— Problem statement —
Below are several records. Retype exactly those lines running from the one with "RECT 0.140000 2.660000" through the one with "RECT 2.075000 3.245000", end lines included, and no others.

-------- Source data --------

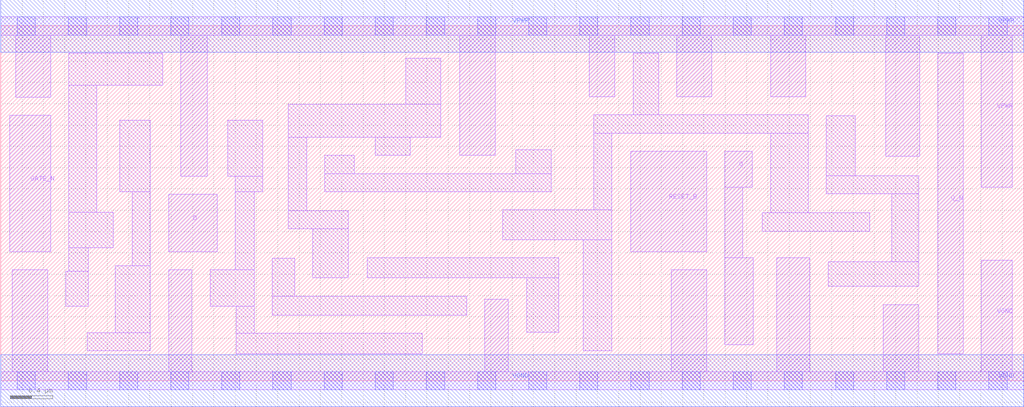
<source format=lef>
# Copyright 2020 The SkyWater PDK Authors
#
# Licensed under the Apache License, Version 2.0 (the "License");
# you may not use this file except in compliance with the License.
# You may obtain a copy of the License at
#
#     https://www.apache.org/licenses/LICENSE-2.0
#
# Unless required by applicable law or agreed to in writing, software
# distributed under the License is distributed on an "AS IS" BASIS,
# WITHOUT WARRANTIES OR CONDITIONS OF ANY KIND, either express or implied.
# See the License for the specific language governing permissions and
# limitations under the License.
#
# SPDX-License-Identifier: Apache-2.0

VERSION 5.7 ;
  NAMESCASESENSITIVE ON ;
  NOWIREEXTENSIONATPIN ON ;
  DIVIDERCHAR "/" ;
  BUSBITCHARS "[]" ;
UNITS
  DATABASE MICRONS 200 ;
END UNITS
MACRO sky130_fd_sc_lp__dlrbn_2
  CLASS CORE ;
  SOURCE USER ;
  FOREIGN sky130_fd_sc_lp__dlrbn_2 ;
  ORIGIN  0.000000  0.000000 ;
  SIZE  9.600000 BY  3.330000 ;
  SYMMETRY X Y R90 ;
  SITE unit ;
  PIN D
    ANTENNAGATEAREA  0.159000 ;
    DIRECTION INPUT ;
    USE SIGNAL ;
    PORT
      LAYER li1 ;
        RECT 1.575000 1.210000 2.030000 1.750000 ;
    END
  END D
  PIN Q
    ANTENNADIFFAREA  0.588000 ;
    DIRECTION OUTPUT ;
    USE SIGNAL ;
    PORT
      LAYER li1 ;
        RECT 6.795000 0.340000 7.065000 1.155000 ;
        RECT 6.795000 1.155000 6.965000 1.815000 ;
        RECT 6.795000 1.815000 7.055000 2.155000 ;
    END
  END Q
  PIN Q_N
    ANTENNADIFFAREA  0.588000 ;
    DIRECTION OUTPUT ;
    USE SIGNAL ;
    PORT
      LAYER li1 ;
        RECT 8.795000 0.255000 9.035000 3.075000 ;
    END
  END Q_N
  PIN RESET_B
    ANTENNAGATEAREA  0.315000 ;
    DIRECTION INPUT ;
    USE SIGNAL ;
    PORT
      LAYER li1 ;
        RECT 5.915000 1.210000 6.625000 2.155000 ;
    END
  END RESET_B
  PIN GATE_N
    ANTENNAGATEAREA  0.159000 ;
    DIRECTION INPUT ;
    USE CLOCK ;
    PORT
      LAYER li1 ;
        RECT 0.085000 1.210000 0.470000 2.490000 ;
    END
  END GATE_N
  PIN VGND
    DIRECTION INOUT ;
    USE GROUND ;
    PORT
      LAYER li1 ;
        RECT 0.000000 -0.085000 9.600000 0.085000 ;
        RECT 0.110000  0.085000 0.440000 1.040000 ;
        RECT 1.575000  0.085000 1.795000 1.040000 ;
        RECT 4.545000  0.085000 4.765000 0.765000 ;
        RECT 6.295000  0.085000 6.625000 1.040000 ;
        RECT 7.285000  0.085000 7.595000 1.155000 ;
        RECT 8.285000  0.085000 8.615000 0.715000 ;
        RECT 9.205000  0.085000 9.495000 1.130000 ;
      LAYER mcon ;
        RECT 0.155000 -0.085000 0.325000 0.085000 ;
        RECT 0.635000 -0.085000 0.805000 0.085000 ;
        RECT 1.115000 -0.085000 1.285000 0.085000 ;
        RECT 1.595000 -0.085000 1.765000 0.085000 ;
        RECT 2.075000 -0.085000 2.245000 0.085000 ;
        RECT 2.555000 -0.085000 2.725000 0.085000 ;
        RECT 3.035000 -0.085000 3.205000 0.085000 ;
        RECT 3.515000 -0.085000 3.685000 0.085000 ;
        RECT 3.995000 -0.085000 4.165000 0.085000 ;
        RECT 4.475000 -0.085000 4.645000 0.085000 ;
        RECT 4.955000 -0.085000 5.125000 0.085000 ;
        RECT 5.435000 -0.085000 5.605000 0.085000 ;
        RECT 5.915000 -0.085000 6.085000 0.085000 ;
        RECT 6.395000 -0.085000 6.565000 0.085000 ;
        RECT 6.875000 -0.085000 7.045000 0.085000 ;
        RECT 7.355000 -0.085000 7.525000 0.085000 ;
        RECT 7.835000 -0.085000 8.005000 0.085000 ;
        RECT 8.315000 -0.085000 8.485000 0.085000 ;
        RECT 8.795000 -0.085000 8.965000 0.085000 ;
        RECT 9.275000 -0.085000 9.445000 0.085000 ;
      LAYER met1 ;
        RECT 0.000000 -0.245000 9.600000 0.245000 ;
    END
  END VGND
  PIN VPWR
    DIRECTION INOUT ;
    USE POWER ;
    PORT
      LAYER li1 ;
        RECT 0.000000 3.245000 9.600000 3.415000 ;
        RECT 0.140000 2.660000 0.470000 3.245000 ;
        RECT 1.690000 1.920000 1.940000 3.245000 ;
        RECT 4.310000 2.115000 4.640000 3.245000 ;
        RECT 5.525000 2.665000 5.765000 3.245000 ;
        RECT 6.345000 2.665000 6.675000 3.245000 ;
        RECT 7.225000 2.665000 7.555000 3.245000 ;
        RECT 8.305000 2.105000 8.625000 3.245000 ;
        RECT 9.205000 1.815000 9.495000 3.245000 ;
      LAYER mcon ;
        RECT 0.155000 3.245000 0.325000 3.415000 ;
        RECT 0.635000 3.245000 0.805000 3.415000 ;
        RECT 1.115000 3.245000 1.285000 3.415000 ;
        RECT 1.595000 3.245000 1.765000 3.415000 ;
        RECT 2.075000 3.245000 2.245000 3.415000 ;
        RECT 2.555000 3.245000 2.725000 3.415000 ;
        RECT 3.035000 3.245000 3.205000 3.415000 ;
        RECT 3.515000 3.245000 3.685000 3.415000 ;
        RECT 3.995000 3.245000 4.165000 3.415000 ;
        RECT 4.475000 3.245000 4.645000 3.415000 ;
        RECT 4.955000 3.245000 5.125000 3.415000 ;
        RECT 5.435000 3.245000 5.605000 3.415000 ;
        RECT 5.915000 3.245000 6.085000 3.415000 ;
        RECT 6.395000 3.245000 6.565000 3.415000 ;
        RECT 6.875000 3.245000 7.045000 3.415000 ;
        RECT 7.355000 3.245000 7.525000 3.415000 ;
        RECT 7.835000 3.245000 8.005000 3.415000 ;
        RECT 8.315000 3.245000 8.485000 3.415000 ;
        RECT 8.795000 3.245000 8.965000 3.415000 ;
        RECT 9.275000 3.245000 9.445000 3.415000 ;
      LAYER met1 ;
        RECT 0.000000 3.085000 9.600000 3.575000 ;
    END
  END VPWR
  OBS
    LAYER li1 ;
      RECT 0.610000 0.700000 0.820000 1.030000 ;
      RECT 0.640000 1.030000 0.820000 1.250000 ;
      RECT 0.640000 1.250000 1.055000 1.580000 ;
      RECT 0.640000 1.580000 0.900000 2.775000 ;
      RECT 0.640000 2.775000 1.520000 3.075000 ;
      RECT 0.810000 0.280000 1.405000 0.450000 ;
      RECT 1.075000 0.450000 1.405000 1.080000 ;
      RECT 1.115000 1.775000 1.405000 2.445000 ;
      RECT 1.235000 1.080000 1.405000 1.775000 ;
      RECT 1.965000 0.700000 2.380000 1.040000 ;
      RECT 2.130000 1.920000 2.460000 2.445000 ;
      RECT 2.200000 1.040000 2.380000 1.775000 ;
      RECT 2.200000 1.775000 2.460000 1.920000 ;
      RECT 2.210000 0.255000 3.955000 0.445000 ;
      RECT 2.210000 0.445000 2.380000 0.700000 ;
      RECT 2.550000 0.615000 4.375000 0.795000 ;
      RECT 2.550000 0.795000 2.760000 1.150000 ;
      RECT 2.700000 1.425000 3.260000 1.595000 ;
      RECT 2.700000 1.595000 2.870000 2.285000 ;
      RECT 2.700000 2.285000 4.130000 2.595000 ;
      RECT 2.930000 0.965000 3.260000 1.425000 ;
      RECT 3.040000 1.775000 5.165000 1.945000 ;
      RECT 3.040000 1.945000 3.320000 2.115000 ;
      RECT 3.440000 0.965000 5.235000 1.155000 ;
      RECT 3.515000 2.115000 3.845000 2.285000 ;
      RECT 3.800000 2.595000 4.130000 3.025000 ;
      RECT 4.710000 1.325000 5.735000 1.605000 ;
      RECT 4.835000 1.945000 5.165000 2.170000 ;
      RECT 4.935000 0.455000 5.235000 0.965000 ;
      RECT 5.465000 0.280000 5.735000 1.325000 ;
      RECT 5.565000 1.605000 5.735000 2.325000 ;
      RECT 5.565000 2.325000 7.580000 2.495000 ;
      RECT 5.935000 2.495000 6.175000 3.075000 ;
      RECT 7.145000 1.405000 8.155000 1.575000 ;
      RECT 7.225000 1.575000 7.580000 2.325000 ;
      RECT 7.750000 1.755000 8.615000 1.925000 ;
      RECT 7.750000 1.925000 8.020000 2.485000 ;
      RECT 7.765000 0.885000 8.615000 1.115000 ;
      RECT 8.365000 1.115000 8.615000 1.755000 ;
  END
END sky130_fd_sc_lp__dlrbn_2

</source>
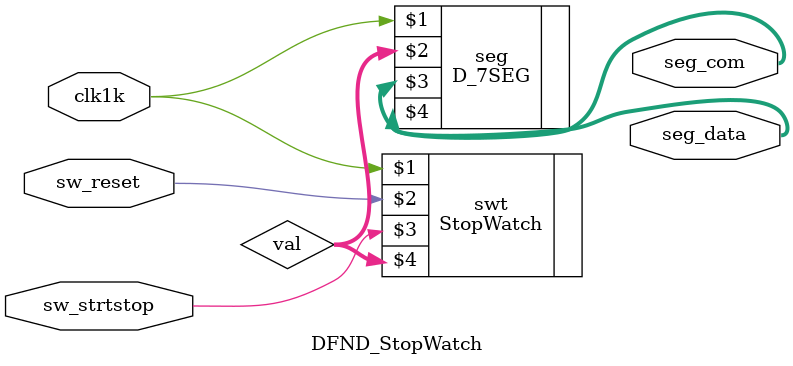
<source format=v>
module DFND_StopWatch (
    input clk1k,           // 1kHz Clock
    input sw_reset,        // Reset signal
    input sw_strtstop,     // Start/Stop signal
    output [7:0] seg_com,  // 7-segment common control signal
    output [7:0] seg_data  // 7-segment data signal
);

    wire [31:0] val; // Internal wire for passing display value from StopWatch to D_7SEG

/*
    // Instantiate D_7SEG module
    D_7SEG u1 (
        .CLK(clk1k),
        .DIN(val),         // Input connected to val from StopWatch
        .SEG_COM(seg_com), // 7-segment common control
        .SEG_DATA(seg_data) // 7-segment data
    );
    // Instantiate StopWatch module
    StopWatch u2 (
        .clk1k(clk1k),
        .sw_reset(sw_reset),
        .sw_strtstop(sw_strtstop),
        .disp_val(val) // Output connected to val
    );
	 
	 
*/
	D_7SEG seg (clk1k, val, seg_com, seg_data);
	StopWatch swt (clk1k, sw_reset, sw_strtstop, val);
endmodule

</source>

--------

— Result —
        RECT 0.140000 2.660000 0.470000 3.245000 ;
        RECT 1.690000 1.920000 1.940000 3.245000 ;
        RECT 4.310000 2.115000 4.640000 3.245000 ;
        RECT 5.525000 2.665000 5.765000 3.245000 ;
        RECT 6.345000 2.665000 6.675000 3.245000 ;
        RECT 7.225000 2.665000 7.555000 3.245000 ;
        RECT 8.305000 2.105000 8.625000 3.245000 ;
        RECT 9.205000 1.815000 9.495000 3.245000 ;
      LAYER mcon ;
        RECT 0.155000 3.245000 0.325000 3.415000 ;
        RECT 0.635000 3.245000 0.805000 3.415000 ;
        RECT 1.115000 3.245000 1.285000 3.415000 ;
        RECT 1.595000 3.245000 1.765000 3.415000 ;
        RECT 2.075000 3.245000 2.245000 3.415000 ;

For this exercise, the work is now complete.